Re: WaitForSingleObject() will not deadlock



See below...
On Fri, 06 Jul 2007 19:43:54 -0700, Frank Cusack <fcusack@xxxxxxxxxxx> wrote:

On Fri, 06 Jul 2007 21:47:51 -0400 Joseph M. Newcomer <newcomer@xxxxxxxxxxxx> wrote:
********************

It makes sense. Here's an illustration of what it's saying:

int x = 0; // global

***** Thread 1:

x = 2;
CreateThread;
// x = 3;

***** Thread 2:

if (x == 2)
puts("x == 2");

A. Rule (1) guarantees that when started, thread 2 observes x == 2, since
thread 1 set it to 2 before creating the second thread.
****
Yes, that would be true, if you don't have any other assignments
possible in any other thread. Essentially, there is an algorithmic
guarantee of data stability in such a case, and consequently, it
would not make sense for the thread to see a value OTHER than 2,
because the language semantics would insist that the assignment has
taken place at a time before launching the thread. Any hardware,
software, or compiler optimization that violated this would
represent an incorrect implementation of the language.
*****

No. Even though the assignment of value 2 (in thread 1) is guaranteed
to occur before the execution of "CreateThread" (this is the
compiler's guarantee), without the specific guarantee from the thread
specification that the new thread (thread 2) will see values written
before it was created, the *compiler* does not guarantee this. The
compiler only guarantees that *the thread which set x=2 and then
called "CreateThread"* will see x=2. For example, if CreateThread
modifies the value of x, the compiler guarantees that upon return from
CreateThread, thread 1 sees the new value of x. But just from the
compiler's guarantees, thread 2 is allowed to see the original value
of x=0, because the compiler does not guarantee when changes to data
are visible to other threads. This would not be broken and would
not be a violation, and in fact the compiler has no way to enforce
visibility.
*****
This is not an issue of "visibility". The address is always "visible". The compiler
cannot enforce anything, and the point is that stating that the values may not be seen
even if they are written before the thread starts is a misrepresentation of what is going
on. All that the specification needs to say is that there are no sequencing guarantees,
period. I'm saying that if the value is written before the thread starts, it is not the
domain of the compiler or run-time system to enforce anything, and what happens happens,
but to state it in terms of the execution instead of the formal semantics of the language
is the wrong approach. According to the language, if the assignment x=3 is made, it is
completed at the sequencing point that follows (volatile actually enforces this
limitation, allowing compiler writers certain degrees of freedom in doing optimizations,
as long as the optimizations do not change the semantics of the language). Note that
there is a difference between saying "a value is written", which means a store instruction
has been executed, and a specification which says "an assignment operation is performed",
which allows the compiler writer some wiggle room. If the value is truly written before
the thread starts, there is no way it can avoid seeing the new value. If the language
requires that the modification take place at the time of the assignment, then any
interpretation of the implementation which does *not* do this is erroneous.

Normally, we use an engineering compromise: for example, we define the behavior of the
compiler in terms of a single-threaded model, and then decide how far we are going to
allow the optimizer to distort the formal semantics so that appropriate postconditions are
maintained. The C language defines "sequencing points" at which certain postconditions of
the computation are guaranteed. What happens in between sequencing points is undefined.

#### [Data records]

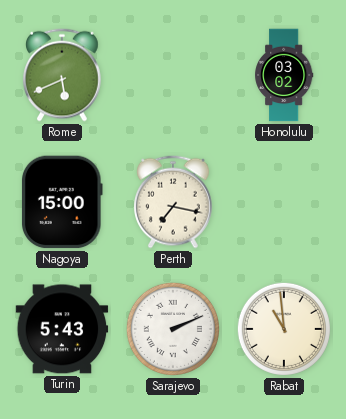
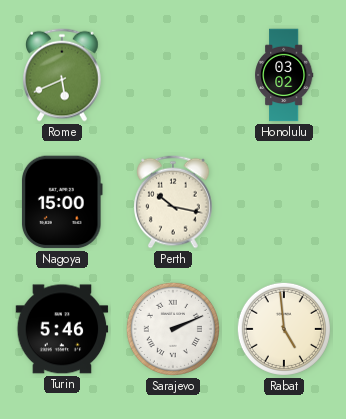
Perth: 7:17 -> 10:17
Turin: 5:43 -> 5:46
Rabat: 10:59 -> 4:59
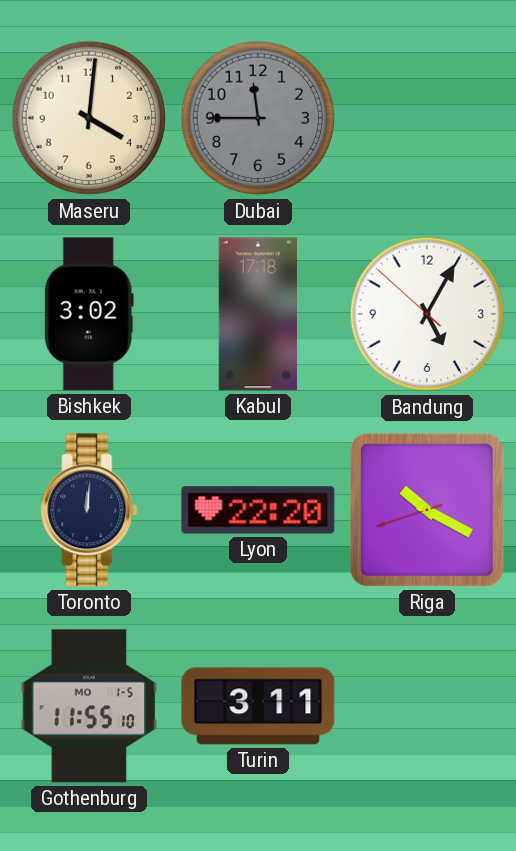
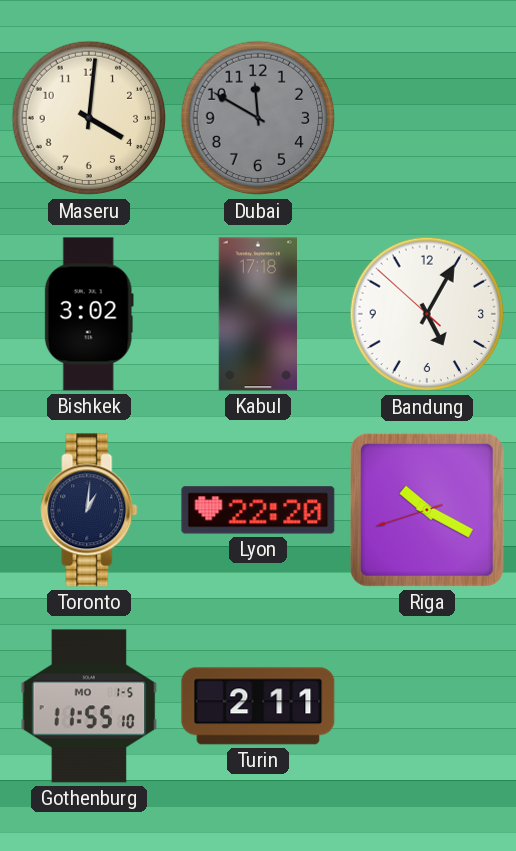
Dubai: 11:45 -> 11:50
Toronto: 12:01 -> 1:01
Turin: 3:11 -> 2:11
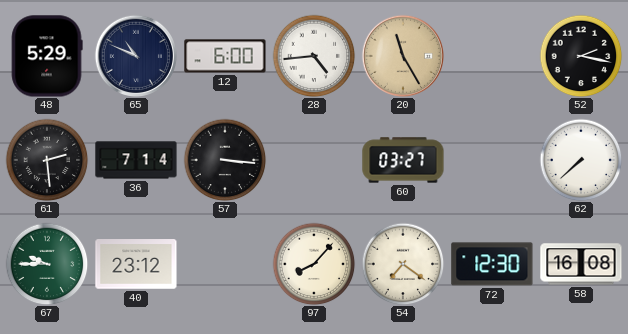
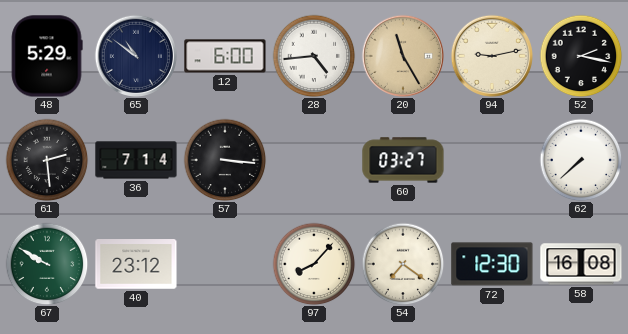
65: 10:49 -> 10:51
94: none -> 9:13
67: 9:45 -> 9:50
==
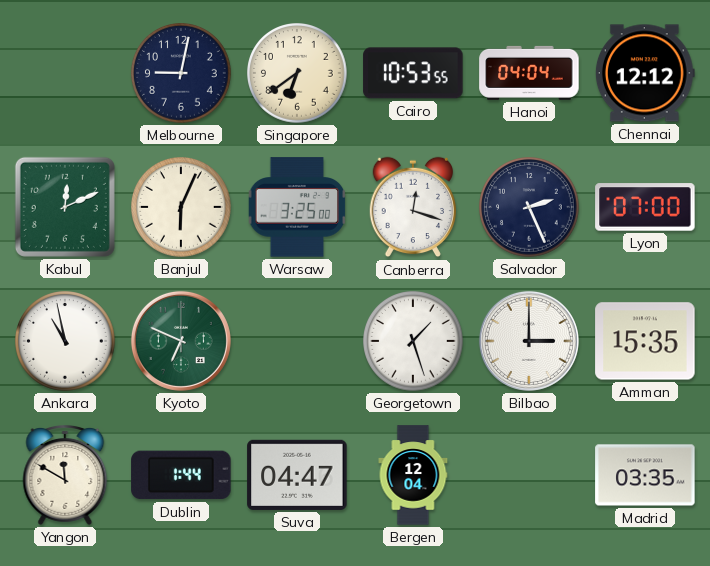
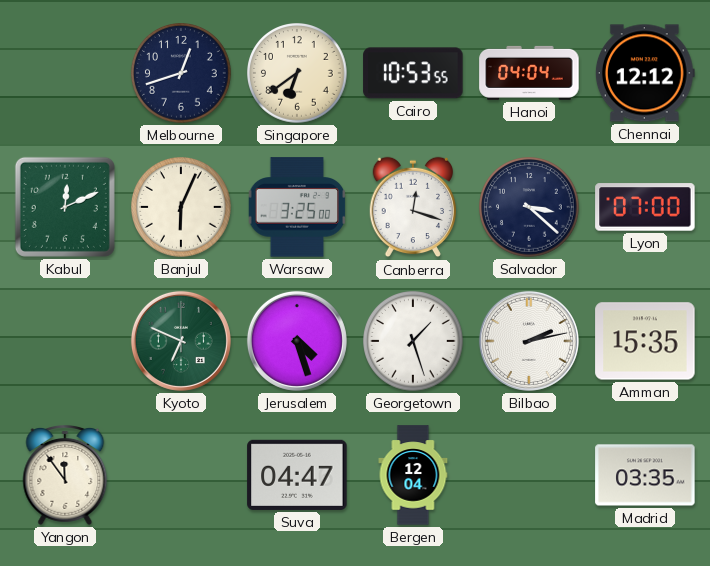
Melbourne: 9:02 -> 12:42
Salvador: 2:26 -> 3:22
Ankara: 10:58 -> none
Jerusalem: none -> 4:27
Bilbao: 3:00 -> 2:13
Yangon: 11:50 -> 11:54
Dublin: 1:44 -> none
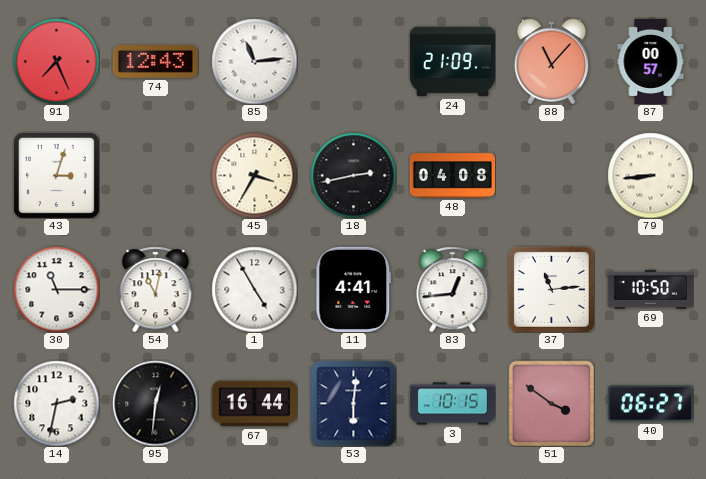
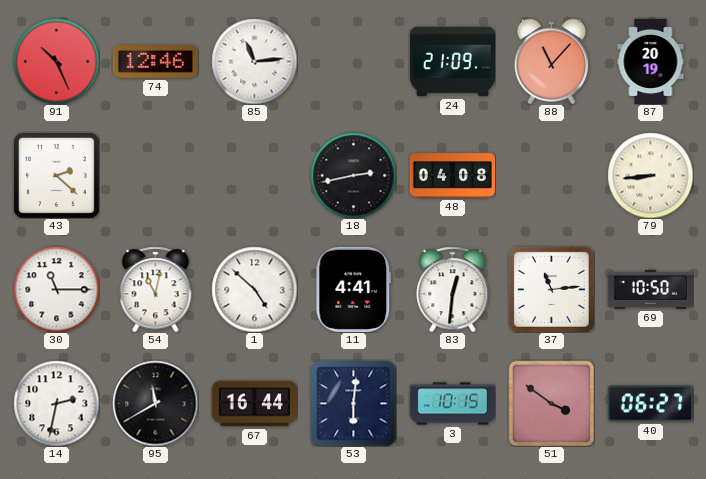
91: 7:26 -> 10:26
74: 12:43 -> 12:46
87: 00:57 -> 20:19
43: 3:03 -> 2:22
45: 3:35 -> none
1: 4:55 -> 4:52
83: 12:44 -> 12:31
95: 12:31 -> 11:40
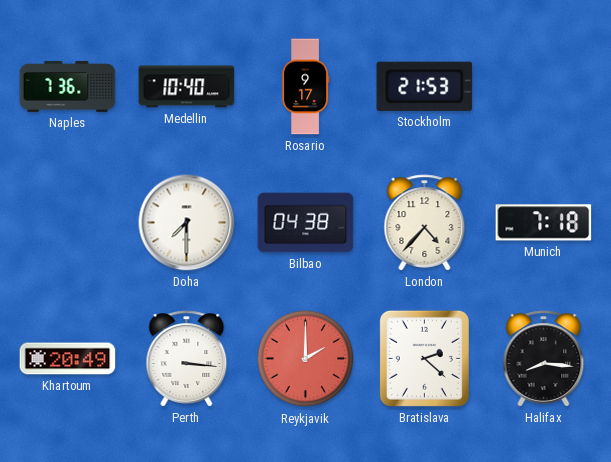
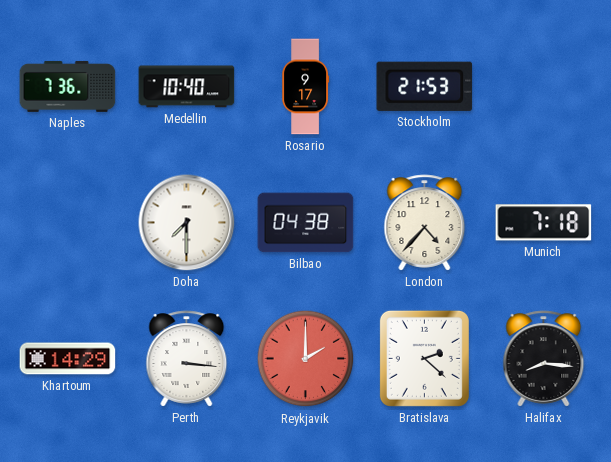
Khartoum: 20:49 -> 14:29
---
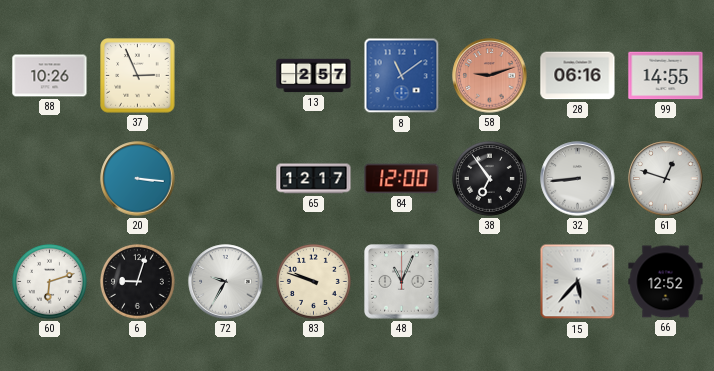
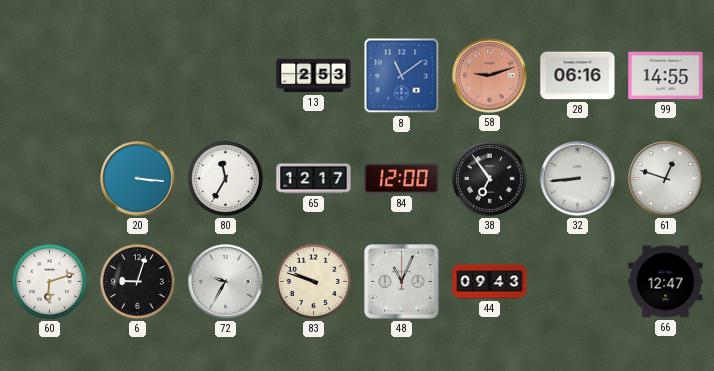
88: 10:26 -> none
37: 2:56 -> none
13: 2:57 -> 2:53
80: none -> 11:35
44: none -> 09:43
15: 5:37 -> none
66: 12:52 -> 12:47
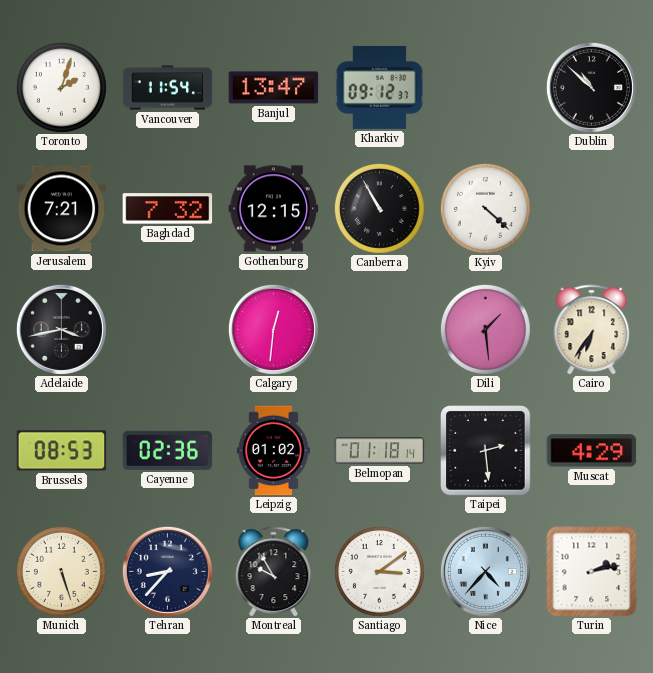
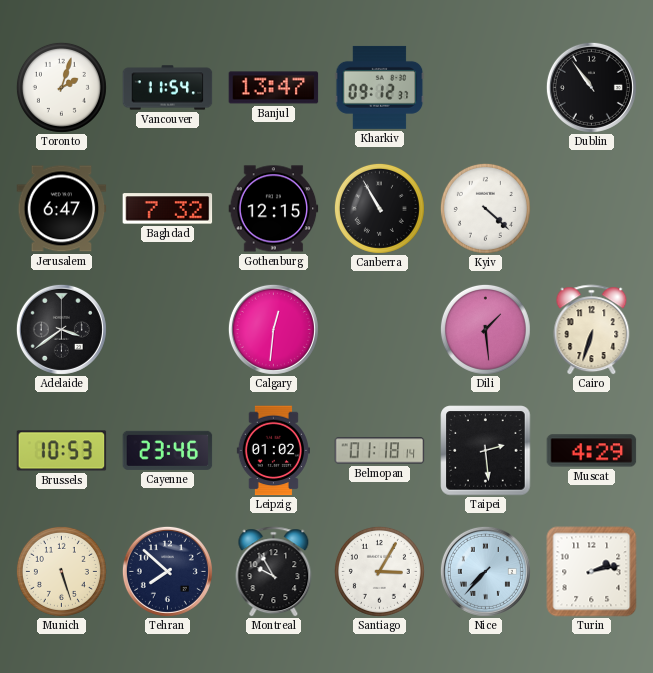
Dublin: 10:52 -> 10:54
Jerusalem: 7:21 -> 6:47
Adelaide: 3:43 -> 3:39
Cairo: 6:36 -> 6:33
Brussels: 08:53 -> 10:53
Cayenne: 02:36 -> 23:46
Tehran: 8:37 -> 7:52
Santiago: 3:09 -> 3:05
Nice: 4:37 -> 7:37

#### [What you need to do]
1. Name every function that appears in the forum thread, counting the subject line and the code illustration.
2. Rewrite the paragraph of the forum thread that begins "No. Even though the assignment of value 2" as a short bulleted list, keeping its main points.
The listing is separate material from the forum thread.

#### [Answers to the problems]
1. WaitForSingleObject, CreateThread, puts

2.
- The compiler guarantees that the assignment x = 2 in thread 1 happens before the call to CreateThread.
- Without a specific guarantee from the thread specification, the compiler does not guarantee that the new thread 2 will see values written before it was created.
- The compiler only guarantees that thread 1, which set x = 2 and then called CreateThread, sees x = 2. If CreateThread changes x, thread 1 sees the new value on return.
- From the compiler's guarantees alone, thread 2 may see the original value x = 0, because the compiler does not guarantee when changes to data become visible to other threads.
- This would not be broken or a violation, and the compiler has no way to enforce visibility.